ST. LOUIS -- A St. Louis utility company is pushing back on the federal government's plan to cut carbon-dioxide emissions.
The St. Louis Post-Dispatch reported although Ameren Missouri hasn't filed a court challenge, the utility asked the Environmental Protection Agency to prevent implementation of the regulations and propose new ones.
The company also urged Missouri Attorney General Chris Koster to join a lawsuit challenging the rules, which the Democrat did last year.
If its legal strategy against the Clean Power Plan falls short, Ameren also is working to develop a plan at the state level to cut Missouri's carbon emissions.
The Clean Power Plan will require about a 28 percent cut of carbon dioxide from Missouri power plants. Natural-gas plants and wind and solar farms will replace coal-powered plants.
"The emission reductions required are extremely significant," Ajay Arora, Ameren's vice president for environmental services and generation resource planning, said last week at a Jefferson City conference on the new rules.
He said the final version released last summer is stricter than the initial proposal, and the rules are "disproportionately hard on Missouri."

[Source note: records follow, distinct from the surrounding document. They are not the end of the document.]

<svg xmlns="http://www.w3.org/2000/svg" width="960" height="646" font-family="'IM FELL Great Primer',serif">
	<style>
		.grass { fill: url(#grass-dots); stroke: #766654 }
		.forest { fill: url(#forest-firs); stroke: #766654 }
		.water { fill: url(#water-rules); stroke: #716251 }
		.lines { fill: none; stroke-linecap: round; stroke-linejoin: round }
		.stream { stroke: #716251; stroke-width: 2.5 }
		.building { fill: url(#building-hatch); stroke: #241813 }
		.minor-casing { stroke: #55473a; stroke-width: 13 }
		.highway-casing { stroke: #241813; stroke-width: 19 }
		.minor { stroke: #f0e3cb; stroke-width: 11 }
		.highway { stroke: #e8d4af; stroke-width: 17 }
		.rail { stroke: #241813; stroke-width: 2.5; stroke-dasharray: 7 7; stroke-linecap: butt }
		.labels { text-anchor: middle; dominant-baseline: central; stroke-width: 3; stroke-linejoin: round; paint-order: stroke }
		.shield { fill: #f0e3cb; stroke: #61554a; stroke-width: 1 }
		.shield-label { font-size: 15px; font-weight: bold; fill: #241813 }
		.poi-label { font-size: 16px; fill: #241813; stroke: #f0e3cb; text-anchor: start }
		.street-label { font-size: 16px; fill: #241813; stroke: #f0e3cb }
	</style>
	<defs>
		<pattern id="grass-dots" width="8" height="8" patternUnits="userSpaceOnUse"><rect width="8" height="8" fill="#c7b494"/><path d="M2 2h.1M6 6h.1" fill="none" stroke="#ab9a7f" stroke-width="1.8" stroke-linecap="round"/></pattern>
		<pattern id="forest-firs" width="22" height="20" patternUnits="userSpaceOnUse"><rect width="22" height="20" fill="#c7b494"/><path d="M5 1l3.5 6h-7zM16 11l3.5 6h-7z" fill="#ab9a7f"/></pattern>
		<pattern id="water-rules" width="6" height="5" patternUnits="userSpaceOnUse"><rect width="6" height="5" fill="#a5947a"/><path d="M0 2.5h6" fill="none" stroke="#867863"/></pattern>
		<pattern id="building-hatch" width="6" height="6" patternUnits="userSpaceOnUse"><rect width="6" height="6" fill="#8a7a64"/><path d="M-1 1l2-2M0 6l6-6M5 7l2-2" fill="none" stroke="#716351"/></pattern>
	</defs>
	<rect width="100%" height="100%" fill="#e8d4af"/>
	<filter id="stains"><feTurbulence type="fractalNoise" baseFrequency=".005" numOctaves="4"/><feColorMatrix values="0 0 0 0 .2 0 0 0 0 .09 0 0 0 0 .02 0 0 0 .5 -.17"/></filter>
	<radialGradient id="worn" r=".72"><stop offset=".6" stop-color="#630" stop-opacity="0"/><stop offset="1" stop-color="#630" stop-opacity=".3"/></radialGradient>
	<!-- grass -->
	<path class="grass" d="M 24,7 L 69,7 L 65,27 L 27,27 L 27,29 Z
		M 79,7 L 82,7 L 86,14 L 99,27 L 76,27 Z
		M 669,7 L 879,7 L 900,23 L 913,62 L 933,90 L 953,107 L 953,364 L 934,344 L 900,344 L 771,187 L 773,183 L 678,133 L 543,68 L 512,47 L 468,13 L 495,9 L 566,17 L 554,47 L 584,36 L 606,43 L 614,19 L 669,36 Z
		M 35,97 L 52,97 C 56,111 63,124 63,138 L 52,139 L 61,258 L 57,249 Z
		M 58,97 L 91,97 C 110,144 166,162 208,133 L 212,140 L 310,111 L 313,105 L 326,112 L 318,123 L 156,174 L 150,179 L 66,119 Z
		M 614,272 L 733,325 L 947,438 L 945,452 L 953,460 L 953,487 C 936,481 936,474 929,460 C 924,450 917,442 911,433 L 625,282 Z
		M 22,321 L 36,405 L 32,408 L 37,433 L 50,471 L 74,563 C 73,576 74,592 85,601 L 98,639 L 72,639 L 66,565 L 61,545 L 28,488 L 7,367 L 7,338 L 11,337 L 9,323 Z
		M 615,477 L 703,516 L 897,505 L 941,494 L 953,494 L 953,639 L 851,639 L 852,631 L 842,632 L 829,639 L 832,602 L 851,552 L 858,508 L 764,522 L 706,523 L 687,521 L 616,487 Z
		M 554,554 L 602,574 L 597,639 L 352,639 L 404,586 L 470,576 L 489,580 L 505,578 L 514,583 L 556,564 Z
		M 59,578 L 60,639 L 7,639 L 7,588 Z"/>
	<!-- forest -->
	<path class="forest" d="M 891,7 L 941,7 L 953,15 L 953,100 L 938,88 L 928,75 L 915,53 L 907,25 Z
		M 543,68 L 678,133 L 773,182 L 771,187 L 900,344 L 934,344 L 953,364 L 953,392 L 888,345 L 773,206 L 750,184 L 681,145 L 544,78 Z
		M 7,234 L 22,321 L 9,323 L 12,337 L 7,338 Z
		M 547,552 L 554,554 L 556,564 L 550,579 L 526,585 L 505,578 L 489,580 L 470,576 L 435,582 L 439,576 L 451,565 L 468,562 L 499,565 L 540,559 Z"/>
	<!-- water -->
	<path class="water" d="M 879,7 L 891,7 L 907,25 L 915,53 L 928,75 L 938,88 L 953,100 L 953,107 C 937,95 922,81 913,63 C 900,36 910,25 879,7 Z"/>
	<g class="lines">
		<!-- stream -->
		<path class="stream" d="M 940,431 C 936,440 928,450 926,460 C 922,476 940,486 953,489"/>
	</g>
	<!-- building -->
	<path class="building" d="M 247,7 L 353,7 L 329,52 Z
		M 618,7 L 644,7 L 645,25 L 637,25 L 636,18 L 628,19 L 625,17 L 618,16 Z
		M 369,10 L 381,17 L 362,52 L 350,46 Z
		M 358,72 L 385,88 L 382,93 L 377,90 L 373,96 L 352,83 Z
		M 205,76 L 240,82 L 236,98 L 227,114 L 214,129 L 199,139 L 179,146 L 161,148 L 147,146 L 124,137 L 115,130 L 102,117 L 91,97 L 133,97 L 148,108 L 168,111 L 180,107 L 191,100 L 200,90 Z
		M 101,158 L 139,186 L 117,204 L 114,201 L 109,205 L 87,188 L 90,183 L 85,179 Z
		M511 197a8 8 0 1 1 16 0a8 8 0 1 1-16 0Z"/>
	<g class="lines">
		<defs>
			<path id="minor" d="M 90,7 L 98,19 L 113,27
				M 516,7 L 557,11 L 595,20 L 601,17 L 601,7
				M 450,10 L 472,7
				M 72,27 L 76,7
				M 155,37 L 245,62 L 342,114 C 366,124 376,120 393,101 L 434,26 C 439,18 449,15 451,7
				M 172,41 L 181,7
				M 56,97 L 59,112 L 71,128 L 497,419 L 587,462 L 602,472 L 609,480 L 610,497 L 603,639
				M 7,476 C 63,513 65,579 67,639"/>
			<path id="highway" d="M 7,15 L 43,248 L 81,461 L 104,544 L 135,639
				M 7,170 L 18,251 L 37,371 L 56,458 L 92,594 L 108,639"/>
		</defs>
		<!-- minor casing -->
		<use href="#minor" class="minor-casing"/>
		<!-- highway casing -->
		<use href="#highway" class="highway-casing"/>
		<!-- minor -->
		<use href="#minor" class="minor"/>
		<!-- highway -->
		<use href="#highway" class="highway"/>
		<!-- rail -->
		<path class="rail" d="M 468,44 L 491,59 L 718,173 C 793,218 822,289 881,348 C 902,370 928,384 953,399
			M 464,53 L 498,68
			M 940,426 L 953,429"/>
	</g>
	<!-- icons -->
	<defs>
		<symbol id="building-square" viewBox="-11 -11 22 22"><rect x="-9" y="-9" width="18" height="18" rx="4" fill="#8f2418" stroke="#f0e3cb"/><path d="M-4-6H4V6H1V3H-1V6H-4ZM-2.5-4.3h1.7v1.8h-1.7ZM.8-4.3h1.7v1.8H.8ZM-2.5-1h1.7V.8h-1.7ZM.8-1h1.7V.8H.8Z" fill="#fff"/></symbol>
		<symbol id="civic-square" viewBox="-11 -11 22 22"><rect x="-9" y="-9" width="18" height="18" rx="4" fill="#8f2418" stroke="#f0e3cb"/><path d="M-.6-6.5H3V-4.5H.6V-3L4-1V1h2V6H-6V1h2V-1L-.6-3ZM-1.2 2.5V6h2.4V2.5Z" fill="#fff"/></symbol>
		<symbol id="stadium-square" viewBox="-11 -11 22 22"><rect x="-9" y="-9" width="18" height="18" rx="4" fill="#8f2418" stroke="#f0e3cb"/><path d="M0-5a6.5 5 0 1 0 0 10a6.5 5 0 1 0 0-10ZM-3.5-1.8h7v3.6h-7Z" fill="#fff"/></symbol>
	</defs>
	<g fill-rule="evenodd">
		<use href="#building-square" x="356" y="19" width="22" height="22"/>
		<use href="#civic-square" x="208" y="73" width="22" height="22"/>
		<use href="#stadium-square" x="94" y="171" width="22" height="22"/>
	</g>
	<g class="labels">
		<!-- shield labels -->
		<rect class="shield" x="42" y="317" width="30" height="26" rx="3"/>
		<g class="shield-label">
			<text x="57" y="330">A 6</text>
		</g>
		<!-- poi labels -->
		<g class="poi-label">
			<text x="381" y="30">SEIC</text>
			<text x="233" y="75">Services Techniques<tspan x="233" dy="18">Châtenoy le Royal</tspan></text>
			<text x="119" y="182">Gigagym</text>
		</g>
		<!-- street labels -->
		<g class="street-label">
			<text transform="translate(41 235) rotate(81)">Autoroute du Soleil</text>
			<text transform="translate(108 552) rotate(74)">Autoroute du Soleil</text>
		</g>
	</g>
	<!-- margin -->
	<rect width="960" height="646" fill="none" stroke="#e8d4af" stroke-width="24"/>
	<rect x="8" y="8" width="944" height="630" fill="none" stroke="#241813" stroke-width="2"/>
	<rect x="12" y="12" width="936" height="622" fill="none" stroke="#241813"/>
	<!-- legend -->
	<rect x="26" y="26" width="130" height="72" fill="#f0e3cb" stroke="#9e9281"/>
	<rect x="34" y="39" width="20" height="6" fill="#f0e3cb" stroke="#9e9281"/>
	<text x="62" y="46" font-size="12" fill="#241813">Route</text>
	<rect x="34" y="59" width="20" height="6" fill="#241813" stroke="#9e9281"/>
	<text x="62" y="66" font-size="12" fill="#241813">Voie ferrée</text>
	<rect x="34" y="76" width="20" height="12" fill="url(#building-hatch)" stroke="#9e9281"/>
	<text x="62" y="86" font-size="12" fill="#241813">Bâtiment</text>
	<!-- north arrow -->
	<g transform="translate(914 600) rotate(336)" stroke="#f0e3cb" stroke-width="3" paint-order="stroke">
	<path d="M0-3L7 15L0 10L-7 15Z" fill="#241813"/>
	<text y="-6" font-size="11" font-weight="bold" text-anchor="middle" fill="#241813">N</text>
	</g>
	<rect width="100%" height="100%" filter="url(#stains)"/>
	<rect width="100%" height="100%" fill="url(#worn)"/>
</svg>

Ameren argues the company's existing plan can meet Clean Power targets five years later than the 2030 deadline set by the EPA. The utility said it will cost customers a lot more to speed up a transition to more natural-gas and wind generation.
The company has plans to close its Meramec coal plant in south St. Louis County by 2022 but wants to keep its Sioux plant in St. Charles County open until 2033.